Summitry has not been the forte of the Biden administration. European diplomats have commented privately to me that the United States did insufficient prep work before both the Group of Seven (G7) in June and the United Nations Climate Change Conference of the Parties (COP26) last month, and it clearly was not on top of its own political machinery to come up with the kinds of solutions that can make a difference.
That’s why it would be tempting to dismiss this week’s Summit for Democracy—which has been relegated due to COVID-19 from a flagship gathering of world leaders to a virtual conference with few expected deliverables. But that would be wrong: The event offers a critical new approach to fighting corruption by focusing on democracy protection, rather than democracy promotion, taking the approach of fixing your own house first.
Fighting corruption is one of the three priorities of the summit (the other two being defending against authoritarianism and promoting respect for human rights). This time, the United States is bringing a genuine policy document to the table: The United States Strategy on Countering Corruption, published this week, is the administration’s most impressive strategy document to date, as it focuses particularly on multilateralism and reforming existing US anti-money-laundering regulations.
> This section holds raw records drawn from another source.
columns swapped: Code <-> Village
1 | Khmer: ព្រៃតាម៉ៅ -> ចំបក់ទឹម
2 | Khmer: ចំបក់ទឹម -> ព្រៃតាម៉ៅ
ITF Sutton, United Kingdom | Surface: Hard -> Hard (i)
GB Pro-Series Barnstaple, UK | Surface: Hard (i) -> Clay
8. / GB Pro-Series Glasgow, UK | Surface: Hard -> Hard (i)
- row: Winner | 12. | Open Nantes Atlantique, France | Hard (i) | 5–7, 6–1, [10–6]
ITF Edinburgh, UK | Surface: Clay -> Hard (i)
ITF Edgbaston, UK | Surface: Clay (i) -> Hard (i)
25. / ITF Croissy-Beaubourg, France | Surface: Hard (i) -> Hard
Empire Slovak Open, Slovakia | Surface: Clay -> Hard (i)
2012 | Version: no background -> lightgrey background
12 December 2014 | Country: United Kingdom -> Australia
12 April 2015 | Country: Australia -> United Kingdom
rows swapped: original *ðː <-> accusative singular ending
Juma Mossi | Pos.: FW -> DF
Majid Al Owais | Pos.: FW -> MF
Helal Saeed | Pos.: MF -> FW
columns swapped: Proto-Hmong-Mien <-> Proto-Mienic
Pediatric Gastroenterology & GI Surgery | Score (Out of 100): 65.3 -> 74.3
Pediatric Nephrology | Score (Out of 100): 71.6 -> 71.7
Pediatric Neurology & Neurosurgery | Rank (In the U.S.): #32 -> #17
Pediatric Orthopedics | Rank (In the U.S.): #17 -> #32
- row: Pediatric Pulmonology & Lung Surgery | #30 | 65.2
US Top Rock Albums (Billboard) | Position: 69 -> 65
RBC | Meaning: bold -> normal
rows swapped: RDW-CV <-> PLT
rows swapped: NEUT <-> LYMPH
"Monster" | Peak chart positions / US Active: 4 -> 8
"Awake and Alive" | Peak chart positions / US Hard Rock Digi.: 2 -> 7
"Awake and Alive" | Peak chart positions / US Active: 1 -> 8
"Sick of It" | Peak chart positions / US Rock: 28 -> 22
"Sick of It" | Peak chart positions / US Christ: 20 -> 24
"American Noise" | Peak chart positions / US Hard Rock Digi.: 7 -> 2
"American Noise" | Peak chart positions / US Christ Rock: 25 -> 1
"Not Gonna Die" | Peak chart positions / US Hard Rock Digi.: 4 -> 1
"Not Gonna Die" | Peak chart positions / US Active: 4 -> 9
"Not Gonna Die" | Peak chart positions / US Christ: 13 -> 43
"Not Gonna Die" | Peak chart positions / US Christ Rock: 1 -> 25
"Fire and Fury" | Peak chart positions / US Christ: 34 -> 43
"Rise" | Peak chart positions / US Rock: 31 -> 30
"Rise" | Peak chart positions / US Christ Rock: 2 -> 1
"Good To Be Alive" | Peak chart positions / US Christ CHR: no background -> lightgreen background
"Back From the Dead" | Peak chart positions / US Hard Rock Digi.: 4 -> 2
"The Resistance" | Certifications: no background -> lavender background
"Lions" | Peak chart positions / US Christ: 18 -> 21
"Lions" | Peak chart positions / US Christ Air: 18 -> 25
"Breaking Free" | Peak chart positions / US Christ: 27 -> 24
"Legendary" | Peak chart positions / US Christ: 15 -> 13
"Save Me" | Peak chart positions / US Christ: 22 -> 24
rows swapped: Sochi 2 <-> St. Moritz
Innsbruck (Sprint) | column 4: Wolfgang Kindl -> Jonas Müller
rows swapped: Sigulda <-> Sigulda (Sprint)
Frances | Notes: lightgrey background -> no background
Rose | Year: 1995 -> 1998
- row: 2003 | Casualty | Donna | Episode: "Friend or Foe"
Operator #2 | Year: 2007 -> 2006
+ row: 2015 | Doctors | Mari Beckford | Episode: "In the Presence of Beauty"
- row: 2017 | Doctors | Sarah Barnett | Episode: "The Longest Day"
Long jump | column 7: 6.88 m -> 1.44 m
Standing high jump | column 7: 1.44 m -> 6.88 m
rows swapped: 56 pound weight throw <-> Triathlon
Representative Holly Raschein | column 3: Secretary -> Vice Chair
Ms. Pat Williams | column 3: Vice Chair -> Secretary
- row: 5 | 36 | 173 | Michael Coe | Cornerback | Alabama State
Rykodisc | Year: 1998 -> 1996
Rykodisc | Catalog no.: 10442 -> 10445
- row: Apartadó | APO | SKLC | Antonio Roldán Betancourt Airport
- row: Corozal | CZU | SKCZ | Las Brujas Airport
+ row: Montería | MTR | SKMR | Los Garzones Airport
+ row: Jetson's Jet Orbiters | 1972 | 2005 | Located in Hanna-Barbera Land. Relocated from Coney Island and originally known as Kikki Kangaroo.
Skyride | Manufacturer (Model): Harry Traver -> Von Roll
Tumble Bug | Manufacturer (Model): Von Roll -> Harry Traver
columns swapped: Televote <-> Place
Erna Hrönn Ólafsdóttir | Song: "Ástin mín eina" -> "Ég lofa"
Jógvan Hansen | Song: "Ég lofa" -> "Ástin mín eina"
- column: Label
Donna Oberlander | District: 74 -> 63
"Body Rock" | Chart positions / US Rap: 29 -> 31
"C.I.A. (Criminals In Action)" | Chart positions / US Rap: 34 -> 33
It was widely praised by the anti-corruption community in Washington: Paul Massaro, a senior policy advisor for Congress’ bipartisan Commission on Security and Cooperation in Europe (aka the Helsinki Committee), summed up the mood when he tweeted that the strategy is “exactly what we’ve been waiting for.” The United States is not coming empty-handed to the Summit for Democracy.
The document places a special emphasis on multilateralism. The United States Treasury has promised to work internationally against tax evasion and to make the US and global systems of taxation more equitable. It has also acknowledged that it must step up the fight against the proceeds of foreign government corruption being held at US financial institutions. Cooperation with existing multilateral organizations and the use of new programs as platforms for anti-corruption and countering kleptocracy are highlighted as well. This includes NATO’s Building Integrity Program and USAID’s new Global Accountability Program (GAP), the latter of which is meant to increase asset recovery from kleptocrats and will be presented in greater detail at the summit. Providing more backing to international legal standards against corruption, such as the United Nations’ Convention against Corruption, is also referenced several times.
Given the emphasis on allied coordination, the European Union (EU) and the United Kingdom (UK) should respond accordingly by matching the US commitment to fighting corruption. The level of buy-in is already considerable, with European Commission President Ursula von der Leyen chairing one of the panels at the summit, but EU and UK leaders should also commit to a range of steps. Those include:
- The EU and UK should join forces with GAP and the US State Department-led Democracies Against Safe Havens initiative outlined in the report, which is designed to increase the effectiveness of sanctions against kleptocrats and other corrupt actors.
- They should commit to producing their own strategies, updated to sync with the strategy the Biden administration has just published.
- They should propose to match the US efforts in increasing scrutiny over historically less-regulated financial sectors such as real estate, private investment, and legal services, and passing similar legislation to tighten their regulatory regimes. They should coordinate efforts at the G7, Group of Twenty (G20), Organization for Economic Co-operation and Development (OECD), and other international forums.
- The EU should propose that the United States, EU, and UK create a Transatlantic Anti-Corruption Council, modeled on the success of the US-EU Trade and Technology Council, to coordinate their policies, regulations, and diplomatic initiatives in a more systematic manner on corruption.
There is, in fact, a grand strategy in this push for regulatory coordination. Faced with pressure from the growing global might of China and a world in which threats criss-cross the traditional divisions between “home” and “abroad,” the answers to foreign policy are now often found in domestic tools. The transatlantic alliance needs to evolve a new tissue where this kind of cross-cutting regulatory coordination takes place. Let a thousand councils bloom.
It’s worth remembering that the strengths and weaknesses of the democratic and authoritarian models expose themselves cyclically. Democracies, as is now the case in much of Western Europe, may face rapid turnover among their leaders, but autocracies can see their leadership sink into decrepitude, with Russian President Vladimir Putin and Chinese President Xi Jinping showing no signs of leaving the stage. Democracies may be dysfunctional, like the United States is now, but systemic corruption can paralyze and unsettle autocracies, like what happened in the build-up to the Arab Spring.
The Helsinki Accords, for instance, were scorned when they were first signed, since Western democracy seemed to be in decline following the Vietnam War, the Watergate scandal, and the energy crises of the 1970s. Yet within a decade, the Helsinki Accords empowered anti-authoritarian sentiment throughout the Eastern Bloc, which paved the way for its eventual demise. If the work done at the Summit for Democracy can contribute to protecting democracy, it can be well-placed for the next challenges the authoritarian states will inevitably face.
Ben Judah is a senior fellow at the Atlantic Council’s Europe Center.